Norman Mailer, who was taken seriously as the greatest living writer and thinker, is a great fan of Picasso and has written adoringly and extensively about him; so perhaps his view is worth comparing to Huffington's? He and Picasso had things in common: both were diminutive technical genius who gained public adoration and hugely deformed egos at a very early age. Mailer stabbed one of his early wives and clearly behaved a lot like Picasso, and perhaps for many of the same reasons, although he matured as he aged whereas Picasso did not. His portrait of Picasso as a young man tends to be purely forgiving. The idea that internal struggle, suffering, depression, angst, turmoil, and general soap opera leads to great, honest, revolutionary art apparently still lives in Mailer's soul. After all, what can an artist create if not the manifestation of tremendous inner turmoil and growth?
Mailer forgives Picasso for everything because it was all to produce "great art." Sadly, the idea that the traditional, formulaic, hypocritical, country club Republican mentality would be replaced by the existential soap opera playing out in the communist souls of Picasso, Mailer, and French intellectuals seems more a joke today than anything else. So in the end, Huffington is quite right about Picasso, although she doesn't address the meaning of Picasso's art at all, except in so far as she ruthlessly cuts his foundation away.
Picasso was aware of his special talents at a young age. He was coddled by an indulgent mother who recognized his genius. Huffington believes the key to Picasso's art and its major flaws lies in his obsession with sexuality and his enrmous egotism.

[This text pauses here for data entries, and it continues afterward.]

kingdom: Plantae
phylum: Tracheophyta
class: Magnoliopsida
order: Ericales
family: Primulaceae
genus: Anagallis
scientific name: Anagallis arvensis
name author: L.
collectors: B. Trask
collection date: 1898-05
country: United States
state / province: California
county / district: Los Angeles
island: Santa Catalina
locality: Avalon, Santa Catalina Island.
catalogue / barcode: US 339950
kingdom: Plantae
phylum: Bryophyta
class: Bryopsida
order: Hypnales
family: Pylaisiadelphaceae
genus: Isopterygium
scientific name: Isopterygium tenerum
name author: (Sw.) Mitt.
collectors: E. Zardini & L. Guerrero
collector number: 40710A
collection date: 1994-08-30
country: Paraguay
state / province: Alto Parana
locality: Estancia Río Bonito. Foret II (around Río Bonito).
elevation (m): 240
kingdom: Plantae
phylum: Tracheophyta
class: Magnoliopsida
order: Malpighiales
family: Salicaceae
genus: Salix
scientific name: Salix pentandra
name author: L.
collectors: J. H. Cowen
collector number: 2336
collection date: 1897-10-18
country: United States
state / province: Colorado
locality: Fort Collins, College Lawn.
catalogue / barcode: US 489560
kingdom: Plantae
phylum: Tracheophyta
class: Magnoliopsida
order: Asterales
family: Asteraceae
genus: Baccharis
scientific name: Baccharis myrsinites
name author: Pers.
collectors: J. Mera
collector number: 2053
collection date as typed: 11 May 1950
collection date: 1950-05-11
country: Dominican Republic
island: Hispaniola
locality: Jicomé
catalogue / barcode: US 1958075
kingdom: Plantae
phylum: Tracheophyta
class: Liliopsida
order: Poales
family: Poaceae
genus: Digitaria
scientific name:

His many amours are chronicled by Huffington as they were chronicled by Picasso in his work. Picasso got a special charge out of his ability to change women: corrupting the innocent, under-age Maria-Theresa with sensuality and sadism; reducing the intellectual Dora Maar to a jealous hag; saddling the young artist Francoise Gilot with a heavy load of maternal and domestic chores.
Huffington thinks Picasso was a "time-bound" artist, unlike the ageless Shakespeare or Mozart. If her conclusion is right--it has understandably drawn fire from the artistic community--it may be because he suffered from the extremely autobiographical ambience of his era, with our modern tendency to burrow forever inward.